Really makes you think ... but then again for people who aren't used to thinking, this could be detrimental :-)

Steve Denning

Dan & Lang,

While I share your enthusiasm for platforms, both the iPhone variety and the institutional variety like Li & Fung, we also need to keep in mind that platforms are means, not ends. They are tools to attain a goal, and need to be evaluated against the goal: which is to get more value to the client sooner, i.e. to delight the client more. In some areas, platforms will be central. In others, they will be less so.


Bryan Murphy

The challenge of complexity compared to the challenge of simplicity is an everpresent problem. The global economic & political environment is complex and linked as a system and many issues require complex global agreement and action for resolution. For me the issue is how to address this complexity across the system rather than only a part of the system of one nation state.

Steve Denning

Hi Deb,

I understand the scale of the challenge, but I don't share your pessimism. The pain level is already high and the evidence is more than plain.
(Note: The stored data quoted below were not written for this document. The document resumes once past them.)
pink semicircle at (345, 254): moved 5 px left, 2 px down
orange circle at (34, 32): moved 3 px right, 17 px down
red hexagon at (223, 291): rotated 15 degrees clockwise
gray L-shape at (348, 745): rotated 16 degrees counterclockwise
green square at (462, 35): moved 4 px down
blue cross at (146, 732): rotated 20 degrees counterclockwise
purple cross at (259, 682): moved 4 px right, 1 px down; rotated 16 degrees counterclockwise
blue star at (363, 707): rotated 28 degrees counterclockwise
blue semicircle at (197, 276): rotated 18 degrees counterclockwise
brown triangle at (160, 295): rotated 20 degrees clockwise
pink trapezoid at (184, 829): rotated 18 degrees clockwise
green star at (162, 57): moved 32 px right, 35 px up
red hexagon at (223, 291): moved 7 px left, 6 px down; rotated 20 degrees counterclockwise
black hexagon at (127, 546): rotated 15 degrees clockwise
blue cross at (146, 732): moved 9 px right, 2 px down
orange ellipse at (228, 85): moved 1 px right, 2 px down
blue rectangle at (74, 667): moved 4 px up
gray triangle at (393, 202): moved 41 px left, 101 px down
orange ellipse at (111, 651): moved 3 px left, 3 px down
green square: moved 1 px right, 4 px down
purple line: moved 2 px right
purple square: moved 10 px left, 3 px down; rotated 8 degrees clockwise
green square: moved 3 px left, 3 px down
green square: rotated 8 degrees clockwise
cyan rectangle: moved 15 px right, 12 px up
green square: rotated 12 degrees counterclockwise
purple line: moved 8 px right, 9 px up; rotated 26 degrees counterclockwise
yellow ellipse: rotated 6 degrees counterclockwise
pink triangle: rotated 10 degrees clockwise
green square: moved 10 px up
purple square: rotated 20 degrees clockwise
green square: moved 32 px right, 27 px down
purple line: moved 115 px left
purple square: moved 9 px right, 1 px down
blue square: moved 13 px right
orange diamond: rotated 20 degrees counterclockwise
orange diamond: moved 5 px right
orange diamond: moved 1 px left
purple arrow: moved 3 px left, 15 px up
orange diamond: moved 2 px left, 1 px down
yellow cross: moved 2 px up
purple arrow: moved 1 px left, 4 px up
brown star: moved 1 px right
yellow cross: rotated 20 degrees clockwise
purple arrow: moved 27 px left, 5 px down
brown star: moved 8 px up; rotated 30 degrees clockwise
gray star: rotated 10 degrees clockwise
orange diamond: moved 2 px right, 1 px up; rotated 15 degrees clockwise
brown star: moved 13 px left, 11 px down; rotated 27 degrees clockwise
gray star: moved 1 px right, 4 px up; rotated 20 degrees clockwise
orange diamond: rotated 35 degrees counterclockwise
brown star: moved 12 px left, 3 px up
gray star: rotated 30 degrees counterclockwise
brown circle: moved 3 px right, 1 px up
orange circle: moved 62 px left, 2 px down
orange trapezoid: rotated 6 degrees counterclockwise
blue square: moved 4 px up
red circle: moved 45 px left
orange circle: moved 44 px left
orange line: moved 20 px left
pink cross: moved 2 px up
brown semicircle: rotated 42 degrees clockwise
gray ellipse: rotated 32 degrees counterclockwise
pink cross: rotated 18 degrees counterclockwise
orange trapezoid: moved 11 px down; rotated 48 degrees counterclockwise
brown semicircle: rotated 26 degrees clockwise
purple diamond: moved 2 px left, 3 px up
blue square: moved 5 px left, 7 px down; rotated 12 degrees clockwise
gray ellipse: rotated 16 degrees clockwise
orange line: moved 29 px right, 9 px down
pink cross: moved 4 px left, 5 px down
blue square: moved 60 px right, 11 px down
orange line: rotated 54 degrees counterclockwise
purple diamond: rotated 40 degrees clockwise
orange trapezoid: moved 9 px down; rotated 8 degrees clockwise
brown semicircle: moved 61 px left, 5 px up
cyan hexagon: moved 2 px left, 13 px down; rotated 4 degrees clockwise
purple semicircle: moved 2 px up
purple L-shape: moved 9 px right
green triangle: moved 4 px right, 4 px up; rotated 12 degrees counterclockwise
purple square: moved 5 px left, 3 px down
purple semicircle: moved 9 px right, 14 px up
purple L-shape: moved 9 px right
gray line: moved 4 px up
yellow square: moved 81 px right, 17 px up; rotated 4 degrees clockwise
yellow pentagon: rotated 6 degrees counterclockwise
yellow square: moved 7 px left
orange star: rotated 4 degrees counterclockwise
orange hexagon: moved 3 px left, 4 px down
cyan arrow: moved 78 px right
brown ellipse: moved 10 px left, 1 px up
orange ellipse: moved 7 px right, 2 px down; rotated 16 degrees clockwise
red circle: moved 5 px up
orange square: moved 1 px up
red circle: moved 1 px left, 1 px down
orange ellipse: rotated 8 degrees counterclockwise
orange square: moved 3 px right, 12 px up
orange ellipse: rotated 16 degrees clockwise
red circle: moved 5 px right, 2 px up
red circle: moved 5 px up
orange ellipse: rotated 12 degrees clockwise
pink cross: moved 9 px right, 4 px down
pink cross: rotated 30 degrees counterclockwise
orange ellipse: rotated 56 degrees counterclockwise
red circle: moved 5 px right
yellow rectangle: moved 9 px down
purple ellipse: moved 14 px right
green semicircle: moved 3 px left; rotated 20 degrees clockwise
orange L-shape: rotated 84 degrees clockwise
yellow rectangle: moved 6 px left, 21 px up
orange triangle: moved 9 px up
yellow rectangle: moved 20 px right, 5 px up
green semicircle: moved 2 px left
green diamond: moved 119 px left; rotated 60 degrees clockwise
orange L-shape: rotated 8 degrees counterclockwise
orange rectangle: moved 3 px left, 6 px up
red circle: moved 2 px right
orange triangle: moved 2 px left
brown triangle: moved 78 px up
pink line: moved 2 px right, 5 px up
The idea to change management of the Fortune 500 may seem absurd, but as Einstein once said, "unless an idea is at first absurd, there is no hope for it."

I can understand why politicians lack the courage to address real issues. And I can see why grotesquely over-paid executives might be disinclined to examine whether their boat is sinking.

So the situation does place a particular onus on journalists like Tom Friedman to address the real issues, not the fake ones.


Barbara R.

I don't entirely subscribe to the "neural pathways" theories. They are too limiting. I don't know how to "rewire my neurophysiology" but I do know something about how hard it is to revise my habitual thinking. Or any kind of habit, for that matter.
I suggest any theory that starts from a reductionist worldview will result in limited usefulness in life, where the variables are legion and messy things like emotions occur. We need more Quantum-style "compost the box" thinking, not different neural pathways.
In my experience, I have found that small shifts in management's perception and understanding will have big impacts on an organization's ability to adapt and excel. Could these manager's new neural pathways be mapped? I guess so, but why? Learning is synergistic, which would make it difficult to map except, again, in a limited fashion.